Microplastics (MPs) are described as plastic particles smaller than 5mm in size, which might pose serious threat on the aquatic organisms due to its slow degradation and small size. Apart from waste plastics, municipal effluent from wastewater treatment plant has been proposed a known source of MPs to enter in the aquatic environment. However, few studies focus on the abundance of MPs and their removal in wastewater treatment plant.
The Ecology Pollution Group in Wuhan Botanical Garden investigated the transfer and fate of MPs in one wastewater treatment plant of Wuhan City, the central of China.
The results indicated the removal rate of MPs during the whole treatment was 64.4%, and the microplastics removed were mostly transferred and stored into the sludge. Larger size fraction of MPs in the effluent was reduced compared to that in the influent due to a series of treatment process.

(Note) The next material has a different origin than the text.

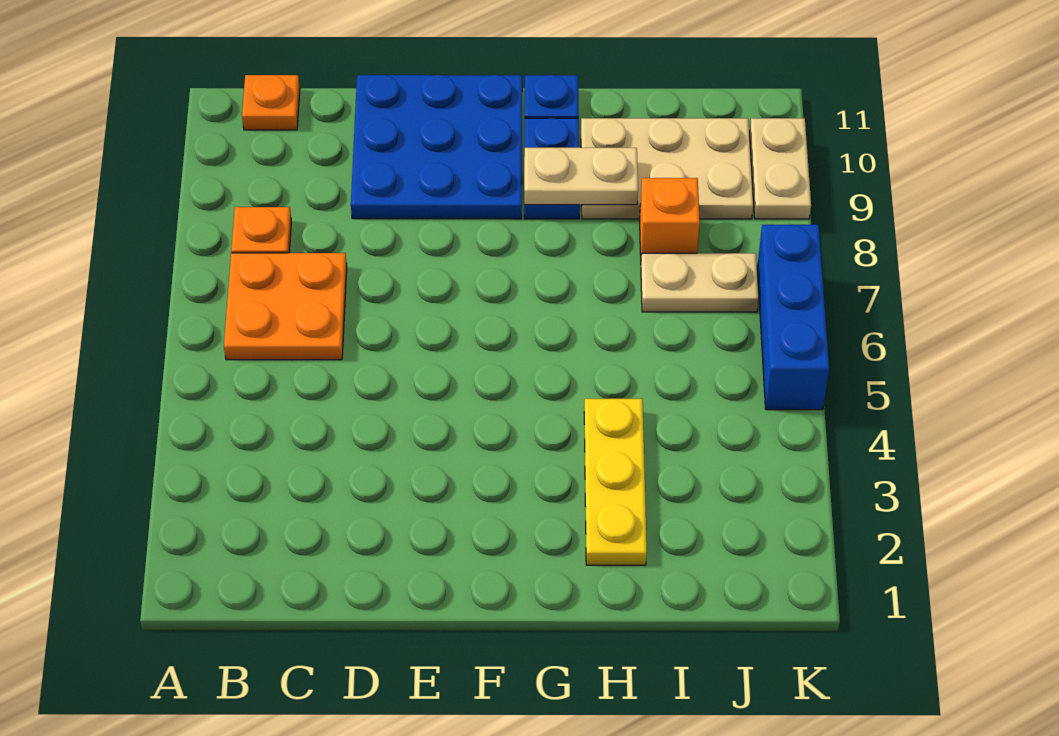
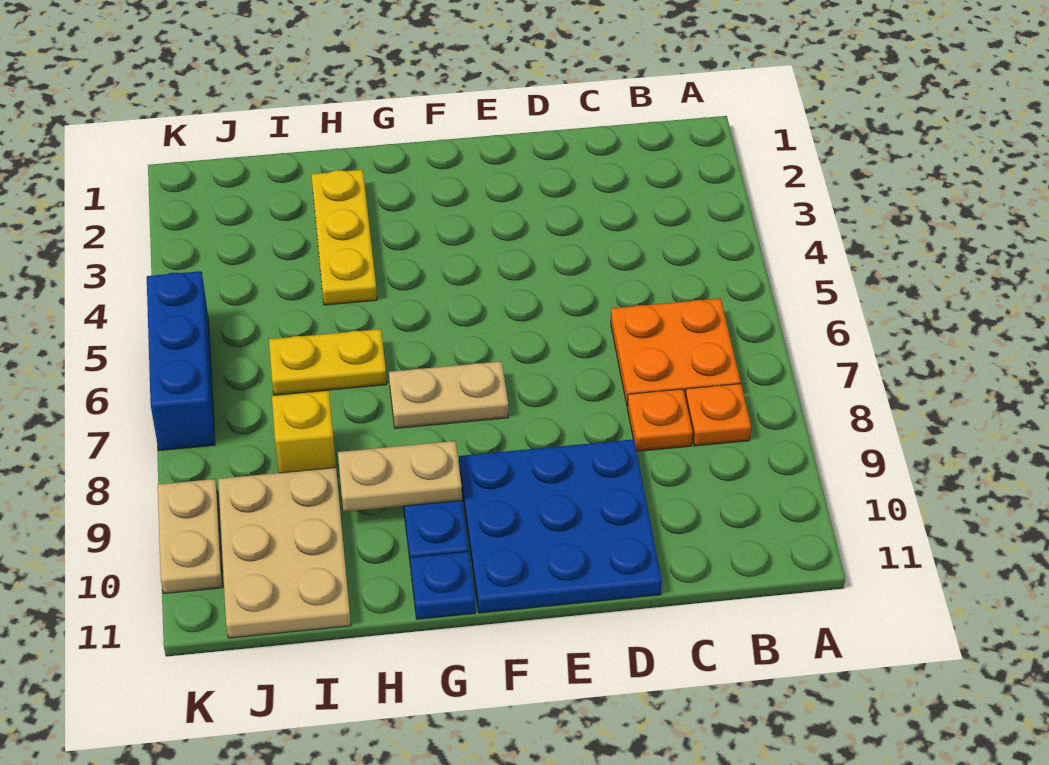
orange 1x1 plate [242,75,300,130] -> orange 1x1 plate moved to [627,389,692,451]
none -> yellow 1x2 plate [269,329,387,395]
tan 2x3 plate [581,118,753,219] -> tan 2x3 plate turned to [218,468,351,638]
tan 1x2 plate [641,253,759,312] -> tan 1x2 plate moved to [389,361,508,428]
orange 1x1 brick [640,178,700,255] -> yellow 1x1 brick [272,391,336,473]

An interesting finding was that the ellipses seldom reported before were abundantly seen in the influent with a percentage of 4.4%, but not observed in the effluent. One part of them was stored into sludge, while the other was degraded during the whole treatment process.
This study shows that there is still high abundance of microplastic in the effluent of wastewater treatment plant, thus much emphasis should be exerted on the removal rate of microplastic, escaping the potential pollution on aquatic environment.
This study was supported by Funding Project of Sino-Africa Joint Research Center, Chinese Academy of Sciences, and results were published in Chemical Engineering Journal with the title of "Transfer and fate of microplastics during the conventional activated sludge process in one wastewater treatment plant of China".